Aspectos de la iniciativa
- El Estado ayudará a pagar hasta el 50% del salario de las y los empleados domésticos recién contratados durante medio año.
- El objetivo principal es impulsar una mayor formalización en el sector y recuperar puestos de trabajo que se han perdido durante la pandemia
- Consiste en la transferencia de una suma mensual equivalente al 50 o 30% de la remuneración neta mensual declarada por el empleador al momento de la inscripción al programa, con un monto máximo del beneficio de $15.000
- Tendrá una vigencia de seis meses desde el momento del alta de la trabajadora.
- El empleador/a deberá percibir ingresos mensuales inferiores al mínimo no imponible de Ganancias.
- La trabajadora deberá trabajar como mínimo 12 horas semanales y podrá estar inscripta únicamente bajo la nómina de un empleador o empleadora.
- El acceso al beneficio no genera incompatibilidad con otros beneficios, asignaciones y programas sociales, con excepción de la pensión no contributiva por invalidez, pensión no contributiva madre de siete hijos y pensión no contributiva por vejez.
- De modo indirecto, la medida también impacta en el trabajo de las mujeres que durante la pandemia sobrellevaron una mayor carga de trabajo doméstico y de cuidados que, en muchos casos, obstaculizó sus empleos.
Claves sobre la implementación
El empleador/a da de alta a la nueva trabajadora en la AFIP, el Estado crea una cuenta sueldo (BNA) para ella y transfiere allí, de manera mensual, un porcentaje del salario neto declarado (30% o 50% según corresponda) y el empleador/a transferirá el porcentaje restante del salario:
- 50% de la remuneración neta mensual mínima cuando sus empleadores/as tengan un ingreso bruto mensual inferior al 70% del mínimo no imponible del impuesto a las Ganancias (act. $ 117.374).
- 30% de la remuneración neta mensual aquellos empleadores/as cuyo ingreso bruto mensual esté comprendido entre el 70% y 100% del mínimo no imponible.
El monto máximo del beneficio son $ 15.000 mensuales.
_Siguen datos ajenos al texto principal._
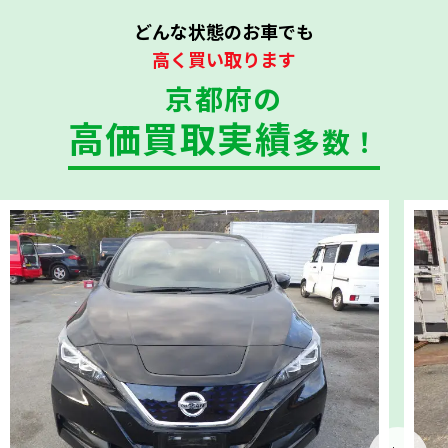
どんな状態のお車でも
高く買い取ります
京都府の
高価買取実績
多数！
El programa estará vigente hasta el 31 de diciembre de 2021. La inscripción permanecerá abierta durante tres meses: octubre, noviembre y diciembre.
Requisitos
Durante los 12 meses inmediatos anteriores a la entrada en vigencia del decreto el/la empleador/a debe haber percibido en promedio mensual ingresos brutos de cualquier naturaleza iguales o inferiores al MNI del Impuesto a las Ganancias ($ 175.000).
Empleadores/as que registren una nueva relación laboral con personal de casas particulares.
La trabajadora deberá trabajar 12 horas semanales o más.
No podrán despedir a la trabajadora para inscribirla nuevamente.
El empleador/a está obligado a mantener el puesto de trabajo los cuatro meses posteriores a la finalización del beneficio.
El empleador/a deberá depositar el resto del salario de la trabajadora en la cuenta bancaria abierta para participar del programa.
Cada empleadora/o podrán inscribirse en el Programa únicamente por una relación laboral. La trabajadora tampoco podrá estar inscripta dos veces al programa.
Durante el plazo de percepción del beneficio, la/el empleadora/o será responsable de los aportes, contribuciones y cuota de la ART de la trabajadora inscripta o del trabajador inscripto.